*Task to carry out*
Take the entries below and write them out exactly, with each picture removed.

(Data entries)
◇ ◇ ◇
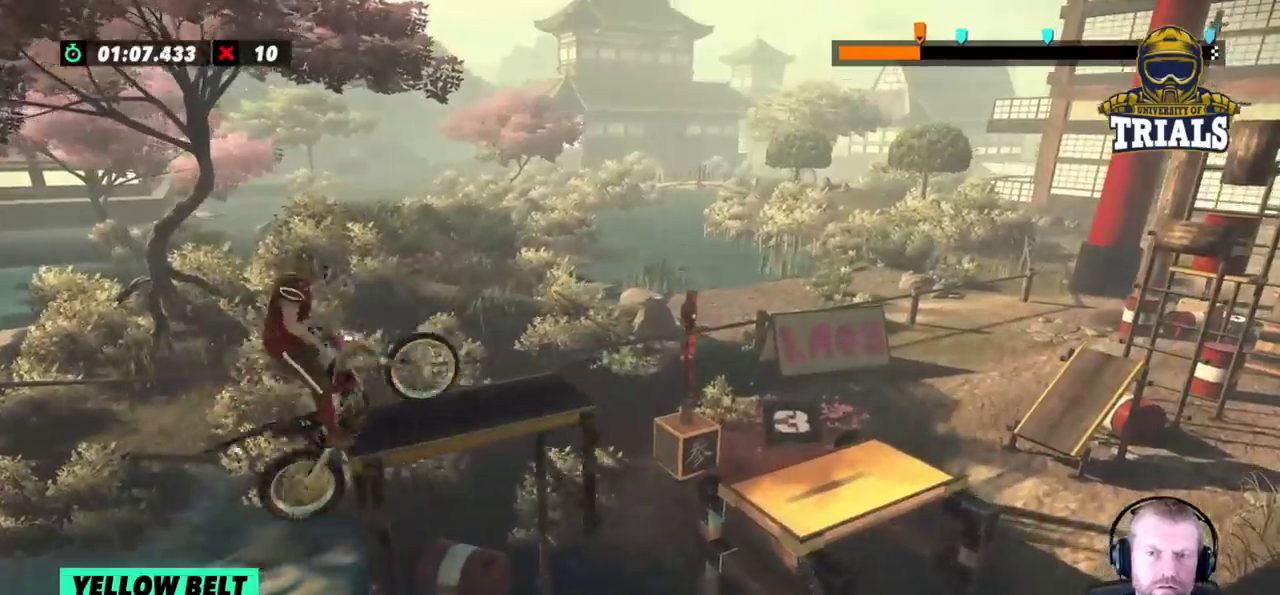
{"buttons": [], "left_stick": "center", "events": [[333, "left_stick", "center"]]}
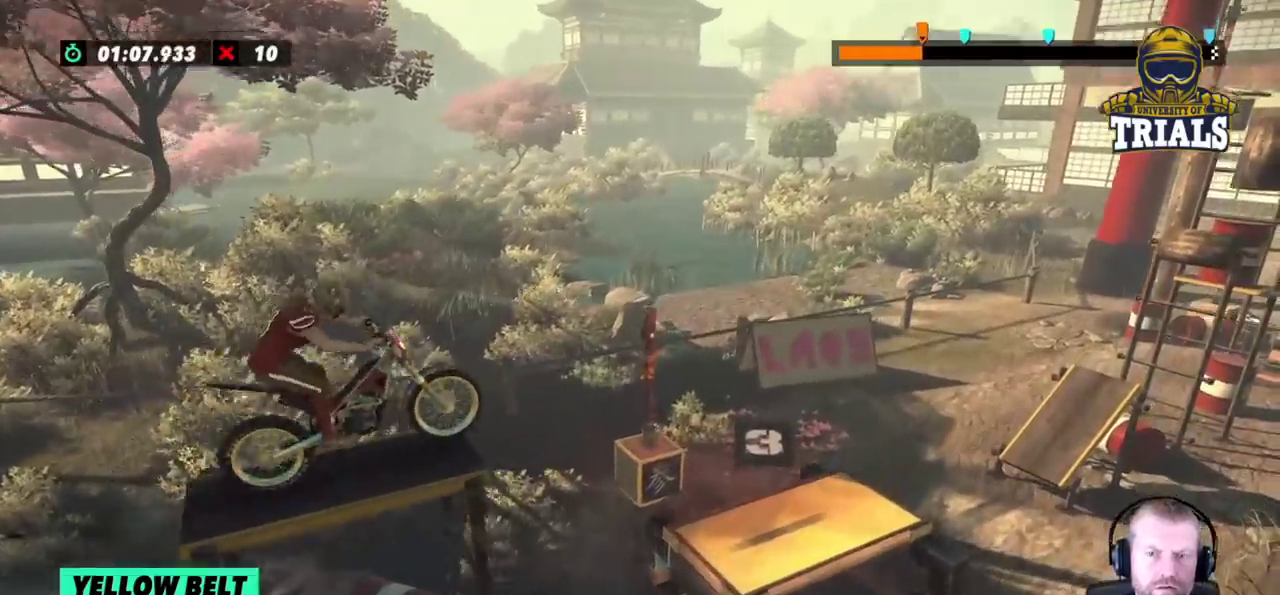
{"buttons": [], "left_stick": "center", "events": [[150, "left_stick", "left"], [433, "left_stick", "center"]]}
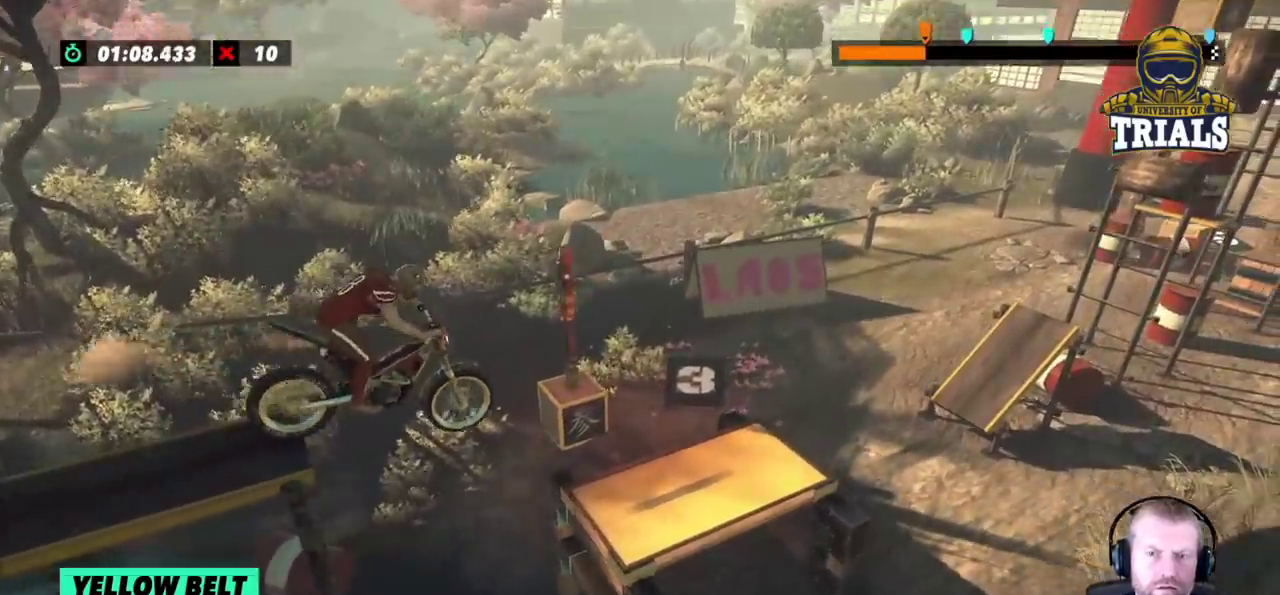
{"buttons": [], "left_stick": "left", "events": [[117, "left_stick", "left"], [217, "left_stick", "center"], [450, "left_stick", "left"]]}
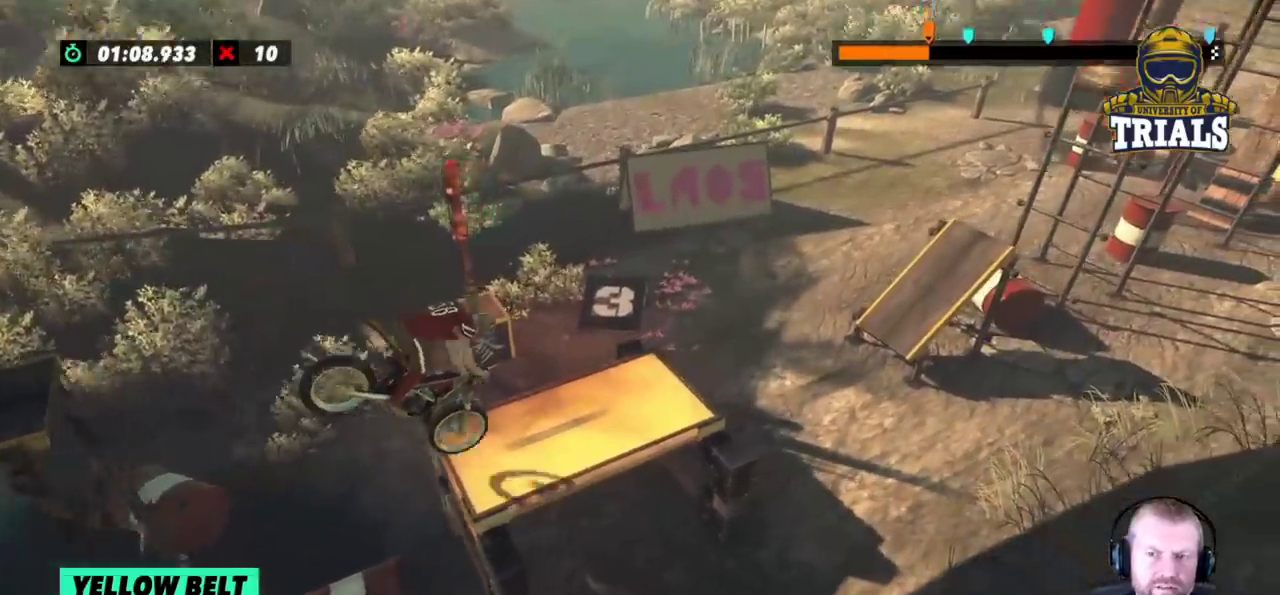
{"buttons": [], "left_stick": "right", "events": [[133, "left_stick", "center"], [250, "left_stick", "left"], [383, "left_stick", "center"], [467, "left_stick", "right"]]}
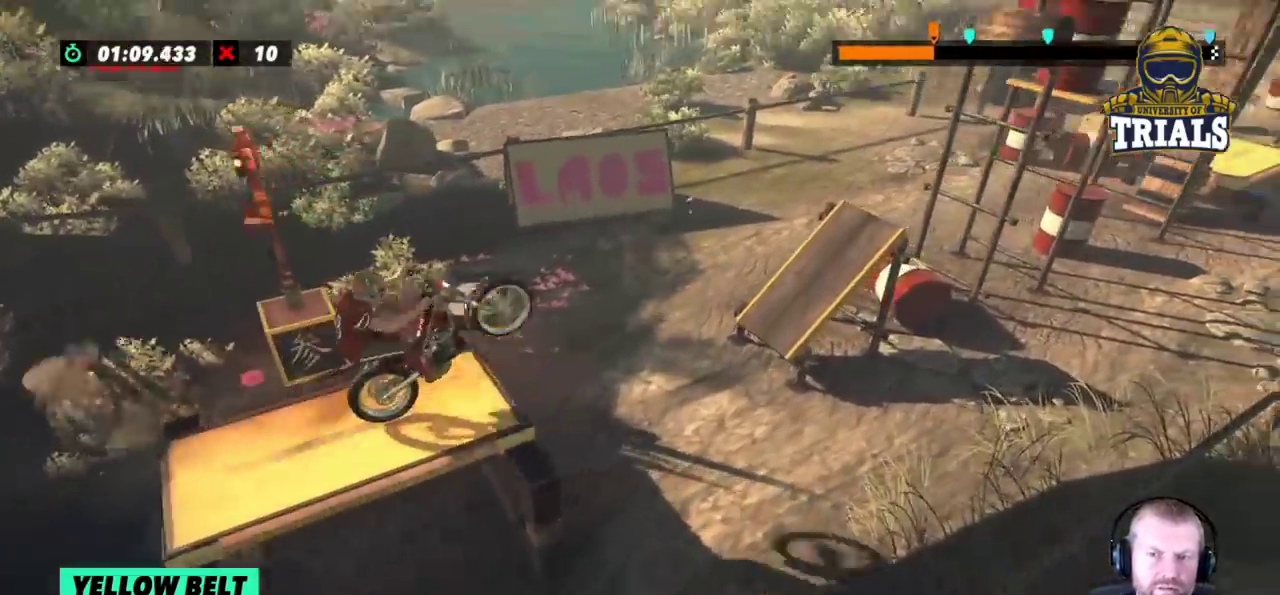
{"buttons": [], "left_stick": "center", "events": [[117, "left_stick", "center"], [267, "left_stick", "left"], [350, "left_stick", "center"]]}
◇ ◇ ◇
*Exercise result*
{"buttons": [], "left_stick": "center", "events": [[333, "left_stick", "center"]]}
{"buttons": [], "left_stick": "center", "events": [[150, "left_stick", "left"], [433, "left_stick", "center"]]}
{"buttons": [], "left_stick": "left", "events": [[117, "left_stick", "left"], [217, "left_stick", "center"], [450, "left_stick", "left"]]}
{"buttons": [], "left_stick": "right", "events": [[133, "left_stick", "center"], [250, "left_stick", "left"], [383, "left_stick", "center"], [467, "left_stick", "right"]]}
{"buttons": [], "left_stick": "center", "events": [[117, "left_stick", "center"], [267, "left_stick", "left"], [350, "left_stick", "center"]]}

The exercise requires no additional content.